The crazy thing is that working the evening shifts occassionally is so importnat. This is when the sick patients come in, and what are we – but pediatricians. If you don’t want to take care of sick patients, then what are you doing in medicine? I don’t know what the answer is. I absolutely don’t. But I do know that I had a wonderful day yesterday hanging out with two of our part-time physicians. I enjoyed the patient care yesterday. My legs were still achy last night and I paced around to work through what I think is the caffeine withdrawl myalgias. I’m now six days coffee free. Mr. Plastic Picker hugged me and massaged my legs a bit, and it helped. And I’m doing really well this morning.
A patient’s parents asked me if I was 25 yesterday. She herself was my same age range and beautiful. I was shocked. She was going to request an older doctor. I looked at her and said, “OMG you made my year!” She asked me what I ate. I told her that I eat plant-based, try to eat lots of vegetables and I walk along the beach when I can. I told her that I’m a climate and health activist and I just decided to be happy two years ago after listening to the waves. Those serenpiditous moments are so beautiful and yesterday was filled with them. But honestly, I can find those moments everywhere these days. And I won’t ever have to find them having to work the evening because someone called out anymore. I won’t. Because I’ll be moving on to other things and we’ll all be backup more again.
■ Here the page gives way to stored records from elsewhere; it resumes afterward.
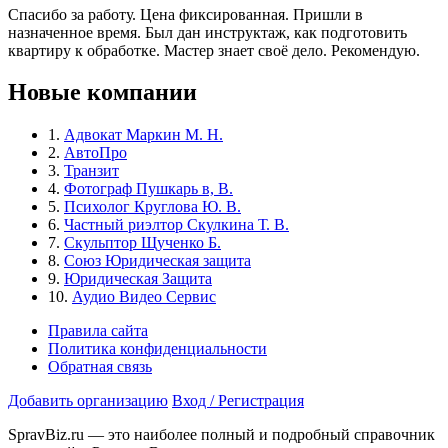
Спасибо за работу. Цена фиксированная. Пришли в
назначенное время. Был дан инструктаж, как подготовить
квартиру к обработке. Мастер знает своё дело. Рекомендую.
Новые компании
1.
Адвокат Маркин М. Н.
2.
АвтоПро
3.
Транзит
4.
Фотограф Пушкарь в, В.
5.
Психолог Круглова Ю. В.
6.
Частный риэлтор Скулкина Т. В.
7.
Скульптор Щученко Б.
8.
Союз Юридическая защита
9.
Юридическая Защита
10.
Аудио Видео Сервис
Правила сайта
Политика конфиденциальности
Обратная связь
Добавить организацию
Вход / Регистрация
SpravBiz.ru — это наиболее полный и подробный справочник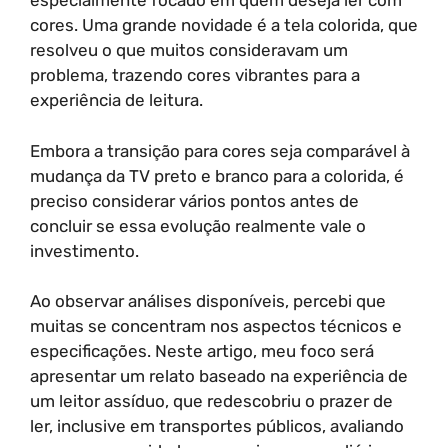
especialmente focado em quem deseja ler com
cores. Uma grande novidade é a tela colorida, que
resolveu o que muitos consideravam um
problema, trazendo cores vibrantes para a
experiência de leitura.
Embora a transição para cores seja comparável à
mudança da TV preto e branco para a colorida, é
preciso considerar vários pontos antes de
concluir se essa evolução realmente vale o
investimento.
Ao observar análises disponíveis, percebi que
muitas se concentram nos aspectos técnicos e
especificações. Neste artigo, meu foco será
apresentar um relato baseado na experiência de
um leitor assíduo, que redescobriu o prazer de
ler, inclusive em transportes públicos, avaliando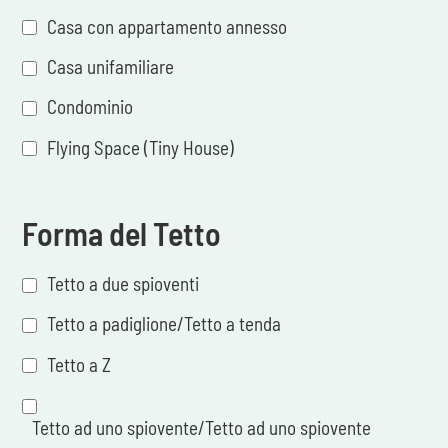
Casa con appartamento annesso
Casa unifamiliare
Condominio
Flying Space (Tiny House)
Forma del Tetto
Tetto a due spioventi
Tetto a padiglione/Tetto a tenda
Tetto a Z
Tetto ad uno spiovente/Tetto ad uno spiovente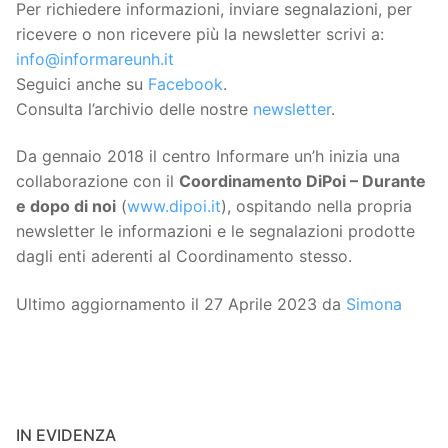
Per richiedere informazioni, inviare segnalazioni, per
ricevere o non ricevere più la newsletter scrivi a:
info@informareunh.it
Seguici anche su
Facebook
.
Consulta l’archivio delle nostre
newsletter
.
Da gennaio 2018 il centro Informare un’h inizia una
collaborazione con il
Coordinamento DiPoi – Durante
e dopo di noi
(
www.dipoi.it
), ospitando nella propria
newsletter le informazioni e le segnalazioni prodotte
dagli enti aderenti al Coordinamento stesso.
Ultimo aggiornamento il 27 Aprile 2023 da
Simona
IN EVIDENZA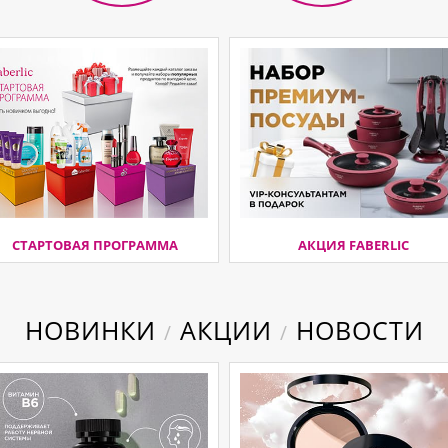
СТАРТОВАЯ ПРОГРАММА
АКЦИЯ FABERLIC
НОВИНКИ
АКЦИИ
НОВОСТИ
/
/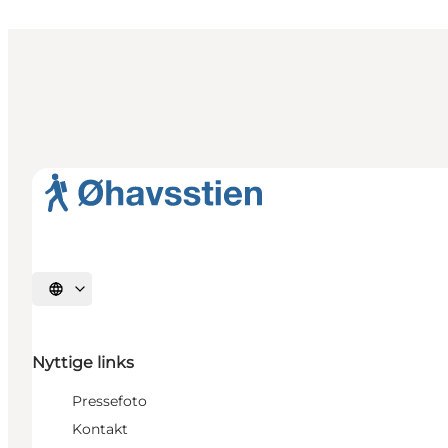
Vælg sprog
Nyttige links
Pressefoto
Kontakt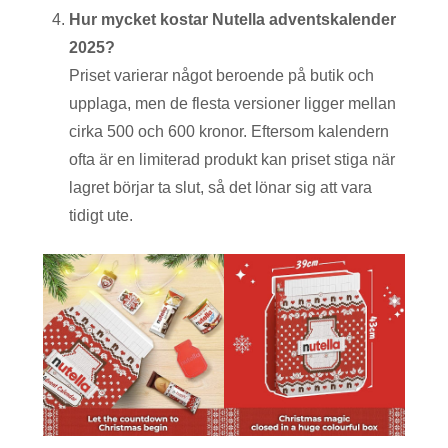
Hur mycket kostar Nutella adventskalender
2025?
Priset varierar något beroende på butik och
upplaga, men de flesta versioner ligger mellan
cirka 500 och 600 kronor. Eftersom kalendern
ofta är en limiterad produkt kan priset stiga när
lagret börjar ta slut, så det lönar sig att vara
tidigt ute.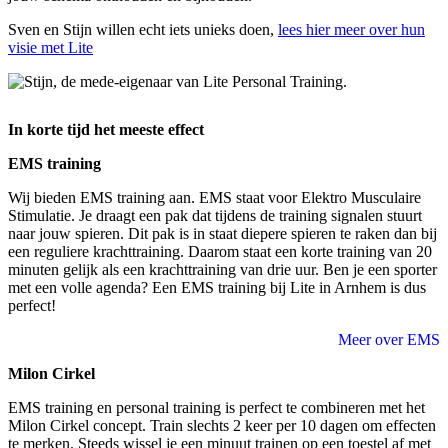
Sven en Stijn willen echt iets unieks doen,
lees hier meer over hun
visie met Lite
In korte tijd het meeste effect
EMS training
Wij bieden EMS training aan. EMS staat voor Elektro Musculaire
Stimulatie. Je draagt een pak dat tijdens de training signalen stuurt
naar jouw spieren. Dit pak is in staat diepere spieren te raken dan bij
een reguliere krachttraining. Daarom staat een korte training van 20
minuten gelijk als een krachttraining van drie uur. Ben je een sporter
met een volle agenda? Een EMS training bij Lite in Arnhem is dus
perfect!
Meer over EMS
Milon Cirkel
EMS training en personal training is perfect te combineren met het
Milon Cirkel concept. Train slechts 2 keer per 10 dagen om effecten
te merken. Steeds wissel je een minuut trainen op een toestel af met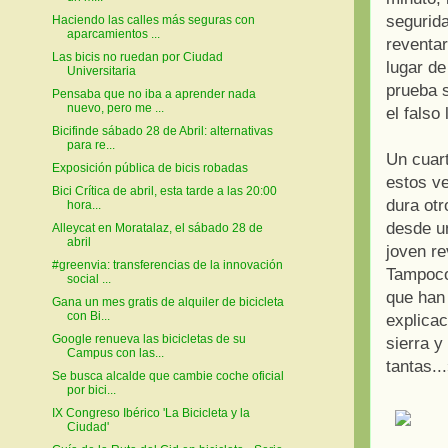
segurid
Haciendo las calles más seguras con
aparcamientos ...
reventar
Las bicis no ruedan por Ciudad
lugar de
Universitaria
prueba s
Pensaba que no iba a aprender nada
nuevo, pero me ...
el falso
Bicifinde sábado 28 de Abril: alternativas
para re...
Un cuart
Exposición pública de bicis robadas
estos ve
Bici Crítica de abril, esta tarde a las 20:00
dura otr
hora...
desde u
Alleycat en Moratalaz, el sábado 28 de
abril
joven r
#greenvia: transferencias de la innovación
Tampoco 
social ...
que han 
Gana un mes gratis de alquiler de bicicleta
con Bi...
explicac
Google renueva las bicicletas de su
sierra y
Campus con las...
tantas..
Se busca alcalde que cambie coche oficial
por bici...
IX Congreso Ibérico 'La Bicicleta y la
Ciudad'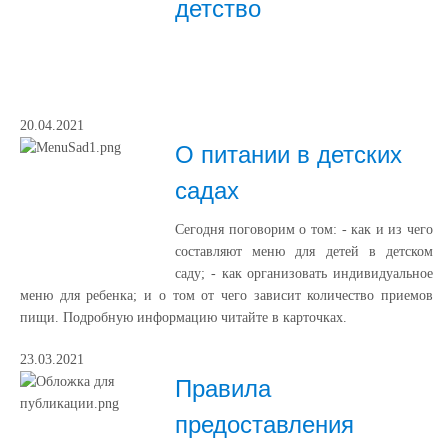
детство
20.04.2021
О питании в детских
садах
Сегодня поговорим о том: - как и из чего
составляют меню для детей в детском
саду; - как организовать индивидуальное
меню для ребенка; и о том от чего зависит количество приемов
пищи. Подробную информацию читайте в карточках.
23.03.2021
Правила
предоставления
So excited about projects on the farm, and I’m working on a local event center and flex space project!!! When one door closes, another opens. And I can make more money on these outside work projects and donate money to the earth. I get my precious time back. 18.75% of my position to be in middle-managment???!!! I’m fundamentally the daughter of my father, and it’s not worth it if your are not the boss or own the business. And whose the boss when it’s the large HMO machinery? Whose pulling in the big bucks and not working? Certainly it’s not Assistant Bosses nor Chief Bosses? I have no idea. Maybe its the faceless emperor behind the curtain like in Wizard of Oz. But I can be my own boss in m own make-believe world. Yes I am. I am the boss of myself! And you are too. You are the boss of your own life.